Hyperlocal Public Landscaping
a bottom up approach to governing the public space
Public spaces should be public!
Their purpose should be to serve the public, not to be convenient for planners, investors and developers. Often, our common ground and imagination of urban landscapes doesn’t go further than a bench, a lawn and, if lucky, a bin.
This project explores how public spaces can be governed and organised by the people around it by empowering them to be in the centre of the planning and be able to make decisions and shape their habitat according to their needs, wishes and imagination.
What happens if citizens become responsible for their local surroundings? Would spaces be neglected and hostile?

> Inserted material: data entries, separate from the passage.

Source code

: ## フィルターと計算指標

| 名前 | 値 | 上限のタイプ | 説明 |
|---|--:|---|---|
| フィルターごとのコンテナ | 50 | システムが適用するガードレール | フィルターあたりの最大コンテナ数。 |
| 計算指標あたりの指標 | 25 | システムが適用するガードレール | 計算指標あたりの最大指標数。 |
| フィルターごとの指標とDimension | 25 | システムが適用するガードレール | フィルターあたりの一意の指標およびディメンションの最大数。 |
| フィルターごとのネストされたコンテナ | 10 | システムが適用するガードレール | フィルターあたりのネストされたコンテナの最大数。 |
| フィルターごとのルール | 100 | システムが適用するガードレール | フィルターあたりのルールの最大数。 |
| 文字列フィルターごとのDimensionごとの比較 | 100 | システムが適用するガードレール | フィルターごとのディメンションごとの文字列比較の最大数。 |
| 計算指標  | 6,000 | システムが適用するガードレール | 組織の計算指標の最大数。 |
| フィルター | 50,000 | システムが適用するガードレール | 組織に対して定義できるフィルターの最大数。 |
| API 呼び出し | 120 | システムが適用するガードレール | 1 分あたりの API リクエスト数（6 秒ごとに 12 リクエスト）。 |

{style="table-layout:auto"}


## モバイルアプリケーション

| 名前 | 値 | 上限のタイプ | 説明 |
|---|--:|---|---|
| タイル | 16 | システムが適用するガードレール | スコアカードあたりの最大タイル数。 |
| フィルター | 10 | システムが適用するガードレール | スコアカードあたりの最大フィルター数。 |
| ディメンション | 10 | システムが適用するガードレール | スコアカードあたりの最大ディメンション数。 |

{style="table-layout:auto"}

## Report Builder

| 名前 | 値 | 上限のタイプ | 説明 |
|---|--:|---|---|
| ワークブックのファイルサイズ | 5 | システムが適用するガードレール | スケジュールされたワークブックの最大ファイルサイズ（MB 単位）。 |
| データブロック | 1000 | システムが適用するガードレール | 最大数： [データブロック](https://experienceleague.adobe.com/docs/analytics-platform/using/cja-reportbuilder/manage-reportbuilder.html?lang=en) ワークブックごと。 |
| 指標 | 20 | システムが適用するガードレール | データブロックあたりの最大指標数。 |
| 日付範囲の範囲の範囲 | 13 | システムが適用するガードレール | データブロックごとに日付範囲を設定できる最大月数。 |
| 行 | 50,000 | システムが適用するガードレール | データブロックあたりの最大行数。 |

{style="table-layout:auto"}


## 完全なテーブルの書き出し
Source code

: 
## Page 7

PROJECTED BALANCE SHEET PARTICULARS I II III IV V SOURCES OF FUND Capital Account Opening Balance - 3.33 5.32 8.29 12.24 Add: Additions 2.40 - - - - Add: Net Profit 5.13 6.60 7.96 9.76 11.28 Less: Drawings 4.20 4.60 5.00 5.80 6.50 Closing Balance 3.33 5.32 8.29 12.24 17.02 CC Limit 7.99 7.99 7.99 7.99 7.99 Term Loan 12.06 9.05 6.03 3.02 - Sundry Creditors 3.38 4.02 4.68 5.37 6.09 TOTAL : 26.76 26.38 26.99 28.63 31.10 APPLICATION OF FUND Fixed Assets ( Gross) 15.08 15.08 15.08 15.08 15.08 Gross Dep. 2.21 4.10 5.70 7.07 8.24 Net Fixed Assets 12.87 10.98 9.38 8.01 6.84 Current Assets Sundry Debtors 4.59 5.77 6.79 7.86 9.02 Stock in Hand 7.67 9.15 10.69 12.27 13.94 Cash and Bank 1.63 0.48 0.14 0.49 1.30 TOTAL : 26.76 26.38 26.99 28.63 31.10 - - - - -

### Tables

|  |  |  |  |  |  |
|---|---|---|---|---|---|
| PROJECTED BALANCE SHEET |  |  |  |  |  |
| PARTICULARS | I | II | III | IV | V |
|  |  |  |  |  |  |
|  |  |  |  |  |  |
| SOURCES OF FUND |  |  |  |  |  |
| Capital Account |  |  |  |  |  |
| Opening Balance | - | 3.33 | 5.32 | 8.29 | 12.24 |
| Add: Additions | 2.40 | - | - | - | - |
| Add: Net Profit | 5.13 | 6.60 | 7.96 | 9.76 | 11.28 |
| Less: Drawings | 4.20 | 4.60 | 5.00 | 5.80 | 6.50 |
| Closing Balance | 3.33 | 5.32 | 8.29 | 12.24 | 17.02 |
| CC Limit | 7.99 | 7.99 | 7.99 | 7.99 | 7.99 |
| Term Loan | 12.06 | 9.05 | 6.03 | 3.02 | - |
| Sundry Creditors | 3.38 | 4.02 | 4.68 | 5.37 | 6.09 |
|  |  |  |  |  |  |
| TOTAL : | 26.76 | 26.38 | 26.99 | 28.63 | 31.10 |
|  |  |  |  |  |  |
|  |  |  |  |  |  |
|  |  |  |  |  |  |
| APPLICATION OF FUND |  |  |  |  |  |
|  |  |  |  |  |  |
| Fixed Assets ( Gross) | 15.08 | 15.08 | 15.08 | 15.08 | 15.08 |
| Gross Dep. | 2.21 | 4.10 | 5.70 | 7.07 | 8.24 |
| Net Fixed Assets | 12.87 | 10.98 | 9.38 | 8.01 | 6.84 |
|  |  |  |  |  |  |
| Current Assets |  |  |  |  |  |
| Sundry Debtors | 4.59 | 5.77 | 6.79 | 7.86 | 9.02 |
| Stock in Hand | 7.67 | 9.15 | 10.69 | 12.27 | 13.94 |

Or would people take initiative and make the places their own, utilising them the way they suit best?
We should see public spaces as ours. Ours to shape, to utilise and to occupy, but also to take responsibility of.
The project invites people to look at the public space with a critical eye and to question the status quo of urban planning, development and landscape architecture. During this project I was actively engaging in the community and trough the initiative and resources of this project, it was possible to unite different actors and to spark interest in shaping the public sphere by fostering community activities and a sense of neighbourhood.
For this project I developed and designed several resources, including a guide on how to claim and shape one’s local public space together with the community. The guide can be used as a tool to take initiative in the public space.
In other explorations of the project, I supported people in interacting with the space around them by claiming it through, among others, stickers and pop-up exhibitions.
The project was also exhibited at the Southern Sweden Design Days in Malmö in 2022, where visitors had the opportunity create their own pop-up exhibition and engage with the topic.